Unless you have a very sensitive low-level analog circuit, the Seebeck effect can be ignored on a normal circuit board.
First, for there to be a voltage offset due to the Seebeck effect, there has to be a thermal gradient. The whole PCB at the same temperate won't cause any offsets, regardless of what the temperature is.
Second, even with thermal gradients across the board, the offset is 0 over any loop of copper traces. Whatever offset voltage is caused along the gradient to a different temperature going out, is offset by the reverse gradient coming back to the starting temperature.
Third, the offset voltages due to the Seebeck effect are small.
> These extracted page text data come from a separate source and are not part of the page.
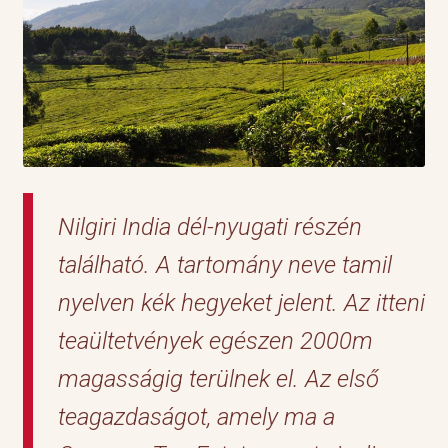
Nilgiri India dél-nyugati részén
található. A tartomány neve tamil
nyelven kék hegyeket jelent. Az itteni
teaültetvények egészen 2000m
magasságig terülnek el. Az első
teagazdaságot, amely ma a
Copper generates about 6.5 µV/°C. Even if one side of a board is 50 °C hotter than the other, that only causes 325 µV offset. And again, you generally can't sense that even if you wanted to because this cancels out in a loop.
Thermocouples exploit the Seebeck effect by using two different materials out and back. The voltage offset seen at the electronics at room temperature is the difference between that generated by the two materials across the temperature difference.
The most common reason for considering the Seebeck effect on a circuit board is when designing thermocouple receivers. Since a thermocouple measures the difference in temperature, not the absolute temperature, you have to know the temperature of the junction where the thermocouple wires are connected to copper traces on your board. Those two junctions also need to be at the same temperature.
In high-accuracy thermocouple receiver circuits, this is usually done by keeping the two junctions physically close and clamping a copper bar across them. The copper is electrically insulated from the junctions, but thermally connected as best as possible. Since copper is a good thermal conductor, the two junctions will hopefully be very close in temperature to each other, and to the absolute temperature sensor on the board that is used as the reference temperature.